In recent years, the gene-editing tool CRISPR/Cas9 has been applied to a wide variety of different organisms and has started a biomedical revolution. The method was created using a defense technique that bacteria have to battle viruses that infect them. In that time, genetic analysis tools have allowed us to reveal the importance of the microbial community we carry in and on our bodies, especially in the gastrointestinal tract - the gut microbiome. Now scientists want to bring these tools together.
Scientists at Western University have now created a method for sending the CRISPR/Cas9 gene editor into microbes, which can enable us to target specific types of bacteria in different ways. The work has been reported in Nature Communications.
The gut microbiome has been connected to a variety of diseases and disorders. Researchers have been learning more about how specific types of bacteria are related to the development of certain diseases, and how we can turn a gut microbiome that promotes illness into a healthy one. This research can also help us find ways to eliminate pathogenic microbes that don’t involve antibiotics.
"One of the major reasons that I am excited about this work is that it has a wide range of possible real-world applications," said Bogumil Karas, Ph.D., an Assistant Professor at Western's Schulich School of Medicine & Dentistry. "It has the potential for [the] development of next-generation antimicrobial agents that would be effective even for bacteria that are resistant to all known antibiotics.
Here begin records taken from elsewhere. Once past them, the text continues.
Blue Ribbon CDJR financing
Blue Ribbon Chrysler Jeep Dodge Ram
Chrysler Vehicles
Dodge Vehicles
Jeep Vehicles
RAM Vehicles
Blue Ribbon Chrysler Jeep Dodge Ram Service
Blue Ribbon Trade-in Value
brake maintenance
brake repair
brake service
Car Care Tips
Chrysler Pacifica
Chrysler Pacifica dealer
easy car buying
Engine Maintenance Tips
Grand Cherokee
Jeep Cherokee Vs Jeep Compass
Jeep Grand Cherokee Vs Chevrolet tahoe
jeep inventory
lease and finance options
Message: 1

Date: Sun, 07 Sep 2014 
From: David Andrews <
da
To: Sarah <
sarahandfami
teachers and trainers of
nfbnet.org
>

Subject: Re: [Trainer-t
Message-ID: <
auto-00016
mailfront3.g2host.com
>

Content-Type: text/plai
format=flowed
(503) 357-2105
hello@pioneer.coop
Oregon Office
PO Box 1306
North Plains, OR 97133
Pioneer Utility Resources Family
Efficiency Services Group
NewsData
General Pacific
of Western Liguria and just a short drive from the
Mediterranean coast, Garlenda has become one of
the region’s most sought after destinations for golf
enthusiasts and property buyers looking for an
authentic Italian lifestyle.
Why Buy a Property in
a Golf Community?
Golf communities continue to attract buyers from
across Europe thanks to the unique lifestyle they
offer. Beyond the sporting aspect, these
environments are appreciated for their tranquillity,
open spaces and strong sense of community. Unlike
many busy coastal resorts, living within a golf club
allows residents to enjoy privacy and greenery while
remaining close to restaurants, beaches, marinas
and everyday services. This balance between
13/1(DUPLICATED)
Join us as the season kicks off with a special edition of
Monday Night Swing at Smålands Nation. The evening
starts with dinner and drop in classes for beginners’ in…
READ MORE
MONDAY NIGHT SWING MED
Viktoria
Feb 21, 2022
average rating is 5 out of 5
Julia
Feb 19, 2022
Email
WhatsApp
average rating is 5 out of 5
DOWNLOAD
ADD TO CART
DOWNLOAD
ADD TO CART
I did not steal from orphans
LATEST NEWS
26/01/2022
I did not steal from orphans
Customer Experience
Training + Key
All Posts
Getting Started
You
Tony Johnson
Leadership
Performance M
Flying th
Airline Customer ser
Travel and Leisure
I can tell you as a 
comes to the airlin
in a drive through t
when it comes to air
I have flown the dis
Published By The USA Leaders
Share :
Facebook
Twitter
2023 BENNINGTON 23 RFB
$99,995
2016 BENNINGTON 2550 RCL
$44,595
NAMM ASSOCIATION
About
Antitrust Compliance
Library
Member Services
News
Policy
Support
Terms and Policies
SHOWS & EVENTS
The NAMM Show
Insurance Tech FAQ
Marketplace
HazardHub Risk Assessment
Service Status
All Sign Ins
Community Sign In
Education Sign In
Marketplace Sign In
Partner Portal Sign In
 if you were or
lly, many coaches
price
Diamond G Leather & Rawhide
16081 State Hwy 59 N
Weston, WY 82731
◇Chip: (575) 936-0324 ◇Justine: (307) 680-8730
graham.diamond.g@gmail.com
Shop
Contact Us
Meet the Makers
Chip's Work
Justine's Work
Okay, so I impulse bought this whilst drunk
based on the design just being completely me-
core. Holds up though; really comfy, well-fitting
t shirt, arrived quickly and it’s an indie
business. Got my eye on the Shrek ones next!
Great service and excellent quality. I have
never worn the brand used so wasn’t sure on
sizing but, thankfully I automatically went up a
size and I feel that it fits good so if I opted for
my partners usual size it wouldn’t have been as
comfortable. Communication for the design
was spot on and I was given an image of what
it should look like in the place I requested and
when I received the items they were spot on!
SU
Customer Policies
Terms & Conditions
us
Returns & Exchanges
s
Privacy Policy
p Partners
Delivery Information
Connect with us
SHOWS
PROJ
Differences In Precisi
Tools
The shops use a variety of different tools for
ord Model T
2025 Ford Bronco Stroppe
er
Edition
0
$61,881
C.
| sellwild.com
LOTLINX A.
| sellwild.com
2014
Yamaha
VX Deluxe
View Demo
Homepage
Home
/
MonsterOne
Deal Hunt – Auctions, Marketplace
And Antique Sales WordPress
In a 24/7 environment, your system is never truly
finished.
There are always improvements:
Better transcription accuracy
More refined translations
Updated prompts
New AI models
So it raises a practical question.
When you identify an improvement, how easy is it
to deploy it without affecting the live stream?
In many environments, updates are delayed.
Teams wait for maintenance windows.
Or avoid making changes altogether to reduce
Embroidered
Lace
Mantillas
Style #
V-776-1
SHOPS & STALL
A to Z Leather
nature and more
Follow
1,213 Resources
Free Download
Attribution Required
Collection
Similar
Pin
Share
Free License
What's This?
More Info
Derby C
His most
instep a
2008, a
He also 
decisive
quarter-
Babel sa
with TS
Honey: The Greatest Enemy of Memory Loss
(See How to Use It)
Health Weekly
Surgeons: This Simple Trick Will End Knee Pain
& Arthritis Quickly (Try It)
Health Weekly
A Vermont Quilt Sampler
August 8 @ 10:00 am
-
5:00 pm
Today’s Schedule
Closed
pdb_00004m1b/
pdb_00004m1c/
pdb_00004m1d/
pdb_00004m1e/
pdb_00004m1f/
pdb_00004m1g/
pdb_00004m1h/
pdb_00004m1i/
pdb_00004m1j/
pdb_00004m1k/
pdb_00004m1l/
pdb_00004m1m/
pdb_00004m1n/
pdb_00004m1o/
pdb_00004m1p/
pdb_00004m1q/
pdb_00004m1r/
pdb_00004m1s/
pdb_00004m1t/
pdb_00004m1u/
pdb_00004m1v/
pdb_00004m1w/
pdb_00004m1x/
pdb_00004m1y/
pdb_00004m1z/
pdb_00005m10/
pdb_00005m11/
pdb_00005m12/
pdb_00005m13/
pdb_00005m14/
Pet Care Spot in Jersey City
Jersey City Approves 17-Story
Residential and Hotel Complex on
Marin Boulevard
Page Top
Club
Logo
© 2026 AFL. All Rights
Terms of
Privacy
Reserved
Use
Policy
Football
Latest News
This technology could also be used to help 'good' bacteria produce compounds to treat diseases caused by protein deficiencies."
In bacteria, CRISPR attacks invading viruses by chopping up the viral DNA. Bits of that DNA are then integrated into the bacterial genome to create a kind of memory of the invader. Scientists have modified it so that specific places in the genome can be selected for editing, and it has been used to edit the genomes of cells, research animals, and in some cases, even humans. Now it can zero in on specific types of bacteria.
"Using CRISPR to kill things isn't a new idea because that's what CRISPR does naturally," said David Edgell, Ph.D., Professor at Schulich Medicine & Dentistry. "The problem has always been how you get CRISPR to where you want it to go. Other delivery systems could only go to a few spots, where ours can go anywhere."
Bacteria naturally like to share DNA. One way they do that is bacterial conjugation or direct contact between two bacterial cells (an example is shown in the video above). In this work, the researchers grew two kinds of bacteria, Escherichia coli and Salmonella enterica, together, and showed that a plasmid containing the CRISPR reagents could be shared between them. The S. enterica microbe could be efficiency killed off by targeting certain non-essential genes in the bacterium, changing its DNA and killing it.